Guest Author - Marisa Seale
I am reviewing the book: “Breaking the Chains of Abuse” by Sue Atkinson which I purchased myself recently and found it to be user friendly and practical to work through while going on with your daily life. It is not a read only book, but one with exercises to work through.
The author is herself a survivor of abuse in many forms, as a child and as an adult. In this book, she shares practical ways of overcoming the effects of abuse like depression, low self esteem and self harming by providing a variety of text, quotes, hints, examples and activities to be victorious.
The book is applicable to women and men and can be used by others in helping children and teenagers to recover from the effects of child abuse, as well as adult groups searching for victory over their past abuse.
The content listing is so comprehensive that you can immediately go to the problem you are currently facing and read on triggers, help and practical things to do to get you through it without having to read the entire book to find it in some mishappen way. The book also lists an introduction, statistics and how to get the best use of the book which I found extremely helpful in working through the book.

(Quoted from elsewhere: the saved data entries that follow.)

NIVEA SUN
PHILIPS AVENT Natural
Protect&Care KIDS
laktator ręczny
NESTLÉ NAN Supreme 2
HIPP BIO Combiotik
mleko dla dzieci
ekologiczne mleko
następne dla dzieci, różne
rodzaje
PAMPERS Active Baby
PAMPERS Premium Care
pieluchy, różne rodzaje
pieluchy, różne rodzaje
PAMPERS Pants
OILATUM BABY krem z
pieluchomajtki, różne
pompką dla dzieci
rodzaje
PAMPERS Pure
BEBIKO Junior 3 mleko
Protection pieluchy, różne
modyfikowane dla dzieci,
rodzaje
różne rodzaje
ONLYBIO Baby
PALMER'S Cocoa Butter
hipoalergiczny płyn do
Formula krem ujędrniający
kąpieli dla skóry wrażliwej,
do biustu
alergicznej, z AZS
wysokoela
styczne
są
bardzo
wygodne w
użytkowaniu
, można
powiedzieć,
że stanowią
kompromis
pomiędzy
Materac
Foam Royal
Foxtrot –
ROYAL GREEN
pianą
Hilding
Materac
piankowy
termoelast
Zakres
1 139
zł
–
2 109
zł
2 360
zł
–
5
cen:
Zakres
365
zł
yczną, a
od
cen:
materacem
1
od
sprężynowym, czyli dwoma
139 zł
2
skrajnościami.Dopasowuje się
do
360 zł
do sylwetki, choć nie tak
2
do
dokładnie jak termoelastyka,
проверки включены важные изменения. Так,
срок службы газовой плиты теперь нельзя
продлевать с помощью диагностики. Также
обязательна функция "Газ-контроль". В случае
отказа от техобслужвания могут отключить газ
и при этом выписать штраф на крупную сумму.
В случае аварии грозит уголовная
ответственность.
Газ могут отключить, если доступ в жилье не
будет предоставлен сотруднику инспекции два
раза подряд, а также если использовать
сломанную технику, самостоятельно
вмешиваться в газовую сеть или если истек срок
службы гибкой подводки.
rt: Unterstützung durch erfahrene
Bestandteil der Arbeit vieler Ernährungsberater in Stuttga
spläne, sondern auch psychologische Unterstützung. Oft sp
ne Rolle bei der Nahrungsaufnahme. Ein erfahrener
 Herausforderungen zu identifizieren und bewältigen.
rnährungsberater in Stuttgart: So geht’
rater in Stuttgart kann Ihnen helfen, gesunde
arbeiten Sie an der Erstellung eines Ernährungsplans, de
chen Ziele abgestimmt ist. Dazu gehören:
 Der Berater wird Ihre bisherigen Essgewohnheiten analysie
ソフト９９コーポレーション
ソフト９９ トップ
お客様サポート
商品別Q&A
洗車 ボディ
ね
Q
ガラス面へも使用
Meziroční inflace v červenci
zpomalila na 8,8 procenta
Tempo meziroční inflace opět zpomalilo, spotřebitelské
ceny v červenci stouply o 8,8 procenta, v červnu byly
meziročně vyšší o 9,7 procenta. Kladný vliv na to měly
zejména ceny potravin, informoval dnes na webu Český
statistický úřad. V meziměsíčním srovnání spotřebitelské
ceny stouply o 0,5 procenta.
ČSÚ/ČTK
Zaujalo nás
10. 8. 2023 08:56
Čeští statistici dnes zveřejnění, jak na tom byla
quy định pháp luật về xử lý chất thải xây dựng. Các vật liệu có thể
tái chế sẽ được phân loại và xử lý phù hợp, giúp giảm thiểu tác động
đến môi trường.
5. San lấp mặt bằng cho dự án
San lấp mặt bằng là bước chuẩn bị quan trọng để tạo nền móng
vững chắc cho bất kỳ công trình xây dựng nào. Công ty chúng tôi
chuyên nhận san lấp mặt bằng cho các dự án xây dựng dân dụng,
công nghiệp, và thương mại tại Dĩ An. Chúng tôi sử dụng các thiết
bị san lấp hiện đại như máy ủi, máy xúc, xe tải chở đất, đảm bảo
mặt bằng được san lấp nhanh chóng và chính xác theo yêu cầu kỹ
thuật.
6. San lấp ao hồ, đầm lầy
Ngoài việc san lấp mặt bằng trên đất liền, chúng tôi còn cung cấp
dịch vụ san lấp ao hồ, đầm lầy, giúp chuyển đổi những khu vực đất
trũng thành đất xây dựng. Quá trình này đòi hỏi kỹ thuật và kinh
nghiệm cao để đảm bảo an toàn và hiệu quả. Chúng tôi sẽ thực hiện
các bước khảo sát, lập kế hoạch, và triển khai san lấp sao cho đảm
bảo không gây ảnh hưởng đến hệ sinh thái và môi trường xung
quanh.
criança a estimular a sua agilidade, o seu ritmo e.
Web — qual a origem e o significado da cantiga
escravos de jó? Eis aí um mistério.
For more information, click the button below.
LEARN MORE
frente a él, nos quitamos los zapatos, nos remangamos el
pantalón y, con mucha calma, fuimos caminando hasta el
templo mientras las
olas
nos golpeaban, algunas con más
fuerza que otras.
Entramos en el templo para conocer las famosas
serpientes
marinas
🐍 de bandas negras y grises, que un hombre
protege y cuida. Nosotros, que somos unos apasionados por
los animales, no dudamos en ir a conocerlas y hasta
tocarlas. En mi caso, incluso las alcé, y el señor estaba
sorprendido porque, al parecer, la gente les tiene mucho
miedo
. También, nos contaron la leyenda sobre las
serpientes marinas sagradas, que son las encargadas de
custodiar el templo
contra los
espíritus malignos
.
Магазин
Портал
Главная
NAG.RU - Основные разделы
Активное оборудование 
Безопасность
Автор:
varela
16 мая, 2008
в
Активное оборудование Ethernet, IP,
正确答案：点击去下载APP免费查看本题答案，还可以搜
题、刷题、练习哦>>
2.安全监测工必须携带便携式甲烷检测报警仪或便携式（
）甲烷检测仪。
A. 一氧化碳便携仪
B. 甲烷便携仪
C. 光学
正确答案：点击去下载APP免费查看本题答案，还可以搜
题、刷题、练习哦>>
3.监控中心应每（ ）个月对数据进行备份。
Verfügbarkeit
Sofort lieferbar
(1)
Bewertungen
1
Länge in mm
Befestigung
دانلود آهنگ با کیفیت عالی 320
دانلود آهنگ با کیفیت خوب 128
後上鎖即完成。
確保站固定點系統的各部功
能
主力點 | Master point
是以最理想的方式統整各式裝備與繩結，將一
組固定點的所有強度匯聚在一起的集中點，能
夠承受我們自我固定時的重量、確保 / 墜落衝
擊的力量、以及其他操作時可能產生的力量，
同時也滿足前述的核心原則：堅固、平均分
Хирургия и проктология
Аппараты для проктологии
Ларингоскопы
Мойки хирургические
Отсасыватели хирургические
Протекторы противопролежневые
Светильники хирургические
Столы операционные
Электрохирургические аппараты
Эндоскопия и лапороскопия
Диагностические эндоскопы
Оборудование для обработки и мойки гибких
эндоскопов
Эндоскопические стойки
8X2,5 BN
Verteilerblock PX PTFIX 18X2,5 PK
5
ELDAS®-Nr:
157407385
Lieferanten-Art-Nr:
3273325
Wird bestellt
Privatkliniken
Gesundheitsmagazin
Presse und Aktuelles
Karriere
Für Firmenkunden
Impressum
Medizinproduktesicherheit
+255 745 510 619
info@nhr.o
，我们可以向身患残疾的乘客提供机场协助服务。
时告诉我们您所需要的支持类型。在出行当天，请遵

What I like about the very first few pages of the book is that it immediately informs you of what the book can offer you and how best to use it, with a listing of the people who are given as real examples throught out the book and the unique battles they each face as well as touching on how difficult it is to get the right therapy group and professional to walk the road with you.
The book also deals with the question so many people that have been abused ask which is:” Where was God when this was happening?” In many of the chapters, Sue gives practical hints for people that are supporting survivors working through issues as well; enabling a survivor who finds it extremely difficult to speak out, to hand the book over to them to read so that they can understand the trauma suffered and be able to be there in a non-judgemental manner.
There is a chapter on “false memories” which meant so much to me as sometimes we really can’t remember things or distinguish between reality and fantasy worlds we may have escaped to when things got too much to handle and this causes people to say we are lying when we talk about our abuse and give varying accounts thereof. The reality of it is, as we work through issues; triggers may cause long buried memories to surface or if the trauma is so great, to distort the memories into something that we can deal with in the now. Sometimes we can never be sure of the things that happened and to what extent the abuse took place. Sue explains this so well and this helped me to self doubt myself as I realized some memories I may never fully recollect and it didn’t matter if I did not remember every detail of the abuse at the relevant ages it took place.
I highly recommend this book to anyone that is looking for a practical, yet meaningful manner to work through their abuse.